昨日の夕方から東京にきていました。
第6番目に世に出た生物学的製剤
シンポニーの勉強会です。
全体として6番目。
TNF阻害薬としては4番目になるシンポニー。
抗体はマウスを利用して製造されますが
同じ完全ヒト型TNF阻害抗体製剤でも
トランスジェニック法を用いることで
より人間に近い構造を持つため安定しているとのこと。
そのため溶解性がよくなり、液量を少なくでき
製剤を安定化させるための添加剤を少なくできるため
注射時の痛みが少なくなったようです。
また、国内治験においても
薬剤に対する抗体(薬が効かなくなる一因となる)も
投与52週においてMTX併用では0%! 非併用でも4%であり
シンポニーの52週継続率は
MTX併用で83.7%(50mg)、85.1%(100mg)
MTX非併用で83.2%(50mg)、91.2%(100mg)
と高い値を示したとのことです。
作用機序としてはTNFと直接結合し、中和活性する作用を持ち
IL-6の産生も抑制するとともに、ICAM-1も抑制するそうです。
一方副作用の点からは、間質性肺炎、肺炎の報告があり
投与前の肺疾患スクリーニングが重要とのことです。
有効血中濃度の維持の点からMTX併用では50mgまたは100mg、月一回
MTX非併用では100mg月一回投与が必要となっていますが
竹内先生は、高疾患活動性の症例でもMTX+50mgで十分効いている症例もあり
まずは50mgから使用して、効果不十分なら100mgに増量することを推奨されていました。

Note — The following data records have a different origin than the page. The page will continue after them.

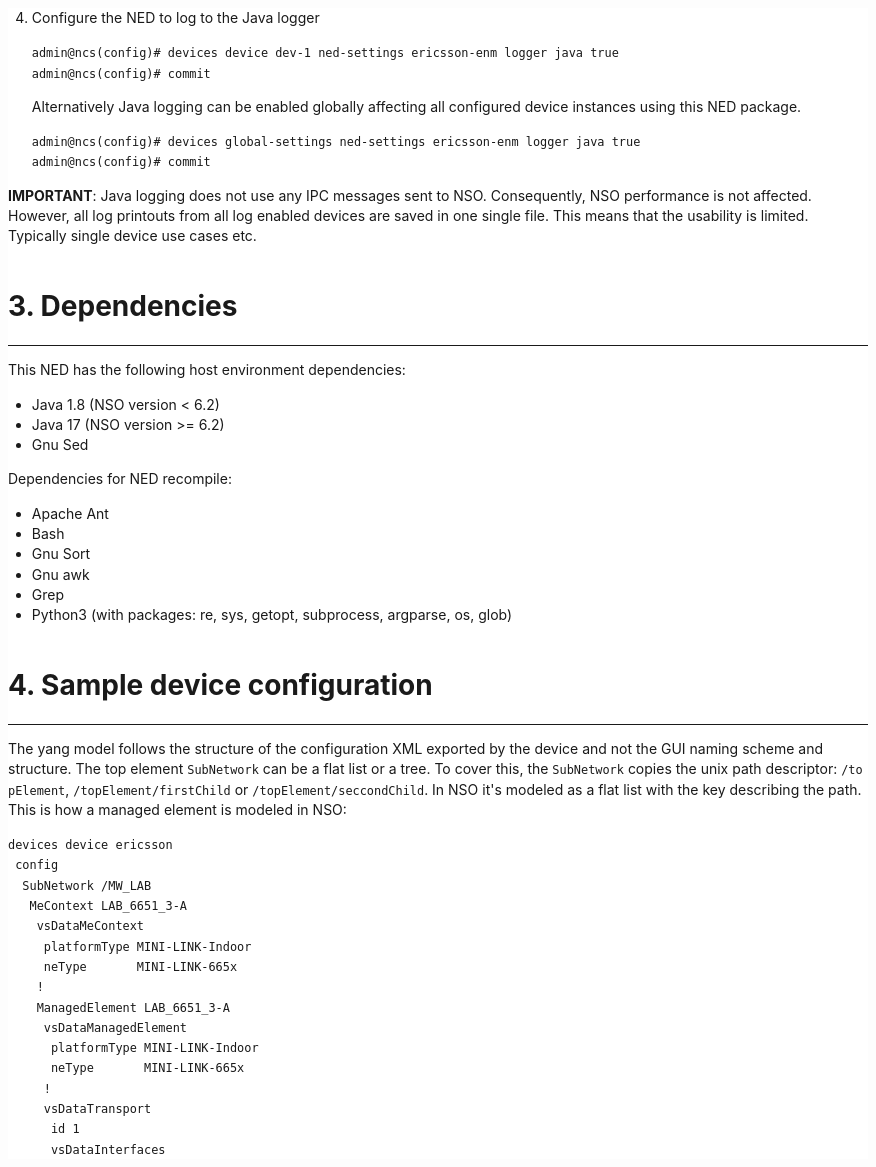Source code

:   4. Configure the NED to log to the Java logger

     ```
     admin@ncs(config)# devices device dev-1 ned-settings ericsson-enm logger java true
     admin@ncs(config)# commit
     ```

     Alternatively Java logging can be enabled globally affecting all configured
     device instances using this NED package.

     ```
     admin@ncs(config)# devices global-settings ned-settings ericsson-enm logger java true
     admin@ncs(config)# commit
     ```

  **IMPORTANT**:
  Java logging does not use any IPC messages sent to NSO. Consequently, NSO performance is not
  affected. However, all log printouts from all log enabled devices are saved in one single file.
  This means that the usability is limited. Typically single device use cases etc.


# 3. Dependencies
-----------------

  This NED has the following host environment dependencies:

  - Java 1.8 (NSO version < 6.2)
  - Java 17 (NSO version >= 6.2)
  - Gnu Sed

  Dependencies for NED recompile:

   - Apache Ant
   - Bash
   - Gnu Sort
   - Gnu awk
   - Grep
   - Python3 (with packages: re, sys, getopt, subprocess, argparse, os, glob)


# 4. Sample device configuration
--------------------------------

  The yang model follows the structure of the configuration XML exported by the device and not the GUI naming scheme and structure.
  The top element `SubNetwork` can be a flat list or a tree. To cover this, the `SubNetwork` copies the unix path descriptor: `/topElement`, `/topElement/firstChild` or `/topElement/seccondChild`. In NSO it's modeled as a flat list with the key describing the path.
  This is how a managed element is modeled in NSO:
  ```
  devices device ericsson
   config
    SubNetwork /MW_LAB
     MeContext LAB_6651_3-A
      vsDataMeContext
       platformType MINI-LINK-Indoor
       neType       MINI-LINK-665x
      !
      ManagedElement LAB_6651_3-A
       vsDataManagedElement
        platformType MINI-LINK-Indoor
        neType       MINI-LINK-665x
       !
       vsDataTransport
        id 1
        vsDataInterfaces
  ```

しかし、僕の経験した特に炎症の強い高疾患活動性の方では
MTX+50mg投与で一時的な効果が見られたものの
すぐに無効となってしまい、
その後100mgに増量しても全く反応は得られませんでした。
リウマチ治療のセオリーでもある
早く・強く叩いて寛解導入し、その後薬剤量を減らしていくということからも
高疾患活動性の患者さんでは、100mgから導入し
その後50mgに減量する、という選択の方が
安心してその効果を享受できるかもしれません。
生物学的製剤は高価な薬剤であり、
中でもシンポニーは高いお薬です。
患者負担や医療経済的にも、
そのBEST USEについてはこれからの報告が待たれるところです。